- Texte

---+---

La contrelittérature et la langue du sanctuaire (1)
lundi, 19 novembre 2012
Culture de gnose dans le judaïsme hellénistique
En 1979, La Charité profanée de Jean Borella provoqua une polémique retentissante autour de la « gnose ». L’auteur, tout en reprenant le mot à saint Paul et aux Pères de l’Église, prenait soin de le distinguer du gnosticisme hérésiarque.
En 1966, à Messine, un colloque universitaire international avait déjà délimité les termes de Gnose et Gnosticisme, en proposant de désigner par gnosticisme un groupe particulier de systèmes religieux apparu vers le IIe siècle ap. J.-C., et d'utiliser gnose pour définir, d’une façon universelle et indépendamment des époques, « une conception de la connaissance des mystères divins réservée à une élite »[1]. Cette définition reste toutefois insuffisante : « C’est pour quelques hommes choisis, admis à passer de la foi à la gnose, que les saints mystères de la sagesse ont été conservés sous le voile des paraboles », déclarait Clément d’Alexandrie[2]. Cela ne signifie pas que les paraboles ne s’adressent pas à tous les Chrétiens, ni que leurs sens doivent rester secrets, sinon qu’elles véhiculent une vérité principielle audible à tous mais seulement et gracieusement donnée à quelques-uns. La gnose, ainsi entendue, se présente comme une connaissance métaphysique salvatrice, notion dont l’orthodoxie doctrinale s’est trouvée récemment confirmée par la plus haute instance de l’Église catholique romaine[3].

---+---

- Données fournies
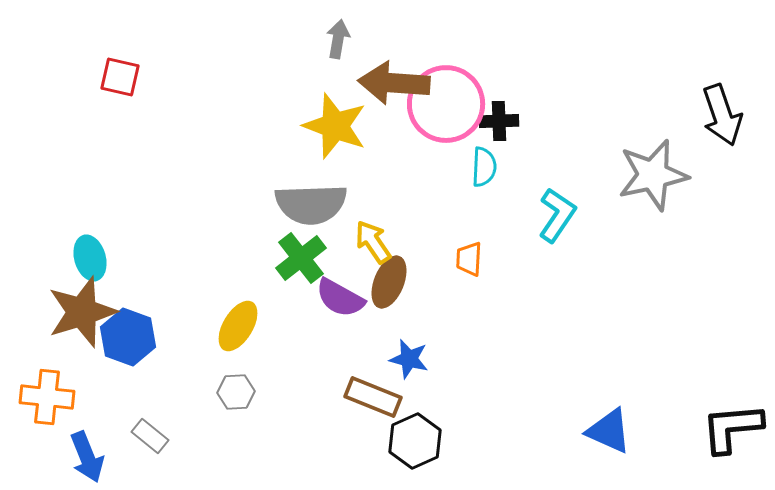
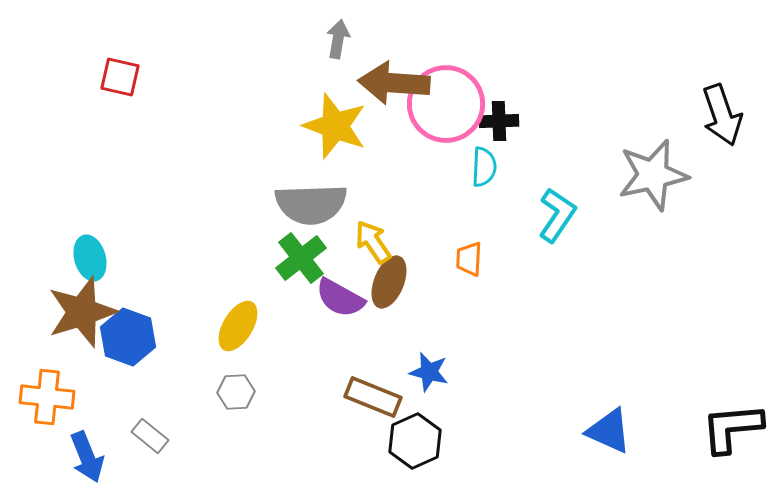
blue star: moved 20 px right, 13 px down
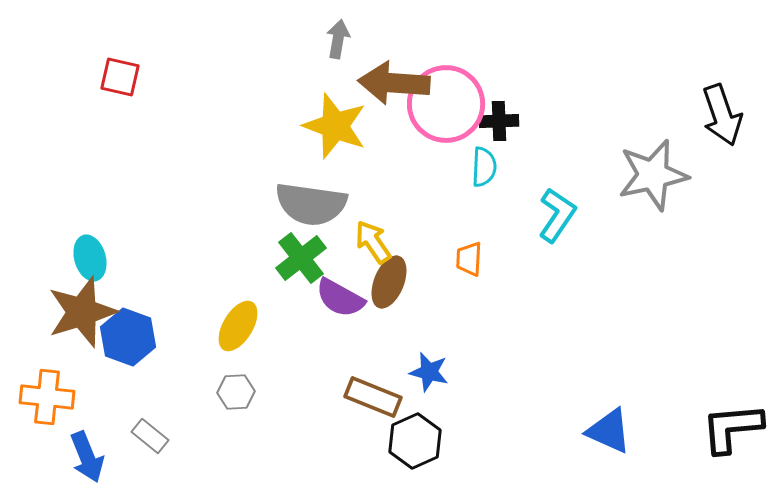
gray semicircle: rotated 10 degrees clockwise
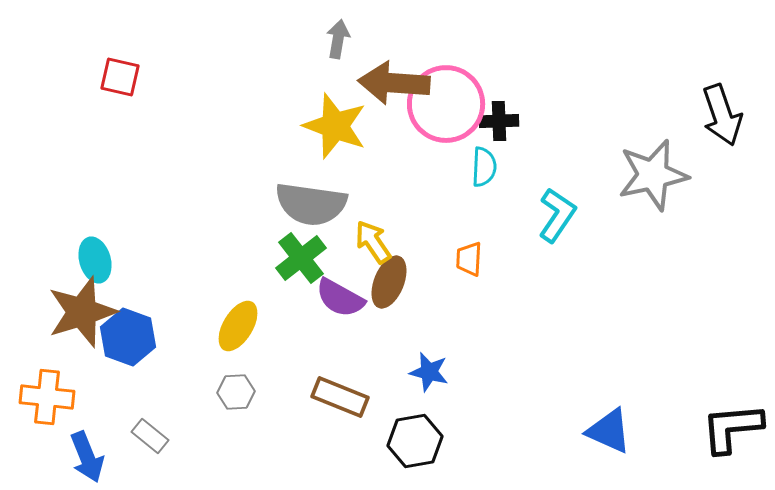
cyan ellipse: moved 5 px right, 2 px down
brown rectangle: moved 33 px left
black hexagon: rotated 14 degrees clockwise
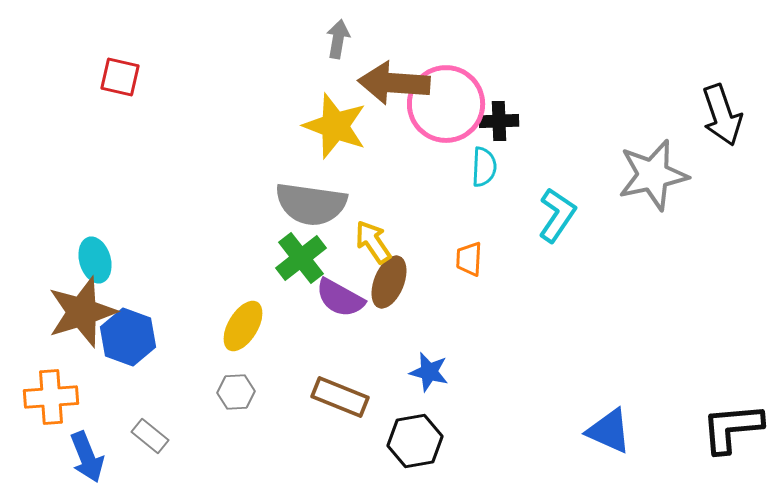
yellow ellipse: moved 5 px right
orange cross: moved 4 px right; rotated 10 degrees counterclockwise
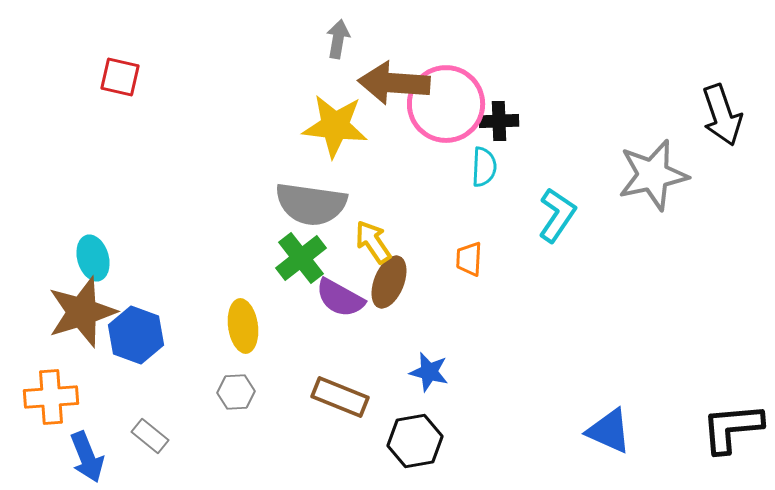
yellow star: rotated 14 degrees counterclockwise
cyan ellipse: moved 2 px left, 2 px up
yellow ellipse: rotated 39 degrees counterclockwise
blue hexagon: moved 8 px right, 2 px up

---+---

- Consignes
[1] D'après le texte sur la gnose, en quelle année et dans quelle ville s'est tenu le colloque universitaire international ayant délimité les termes de Gnose et Gnosticisme ?
[2] Citez le passage du texte sur la gnose allant de « La contrelittérature et » à « du gnosticisme hérésiarque. ».
[3] Prolongez le texte sur la gnose au-delà de sa dernière phrase.

- Réponses
[1] En 1966, à Messine.

[2]
La contrelittérature et la langue du sanctuaire (1)
lundi, 19 novembre 2012
Culture de gnose dans le judaïsme hellénistique
En 1979, La Charité profanée de Jean Borella provoqua une polémique retentissante autour de la « gnose ». L’auteur, tout en reprenant le mot à saint Paul et aux Pères de l’Église, prenait soin de le distinguer du gnosticisme hérésiarque.

[3]
C’est dans les écrits néotestamentaires pauliniens que l’on rencontre les premiers indices de l’existence d’une « gnose pseudonyme ». En effet, saint Paul a parlé de la « gnose au faux nom », en grec tès pseudônumou gnôseos, dans la Première Épître aux Corinthiens (VIII, 1) et dans la Première Épître à Timothée (VI, 20). Viendront ensuite les réfutations des Pères de l’Église qui nous ont apporté de nombreux éléments sur ces hérésies : au IIe siècle, saint Irénée de Lyon ; au IIIe siècle, Tertullien, Clément d’Alexandrie, Origène ; au IVe siècle, saint Épiphane de Salamine et saint Augustin.
Dès les premiers siècles de notre ère, c’est une constante dans les systèmes gnosticistes d’opposer le christianisme au judaïsme. En effet, selon ces visions hérétiques, la création ne serait pas l’œuvre du Dieu bon, mais d’un Principe mauvais, soit coéternel au Principe bon (dualisme métaphysique radical de Marcion du Pont), soit engendré, à la suite d’un drame cosmique, à partir du Principe originel (doctrine gnostique de Valentin). Dans tous les cas le Principe mauvais, créateur de l’Univers physique, est identifié au Dieu d’Abraham, de Moïse et des prophètes d’Israël. Sans doute y a-t-il là l’origine de l’anti-judaïsme qui s’est perpétué à travers les siècles.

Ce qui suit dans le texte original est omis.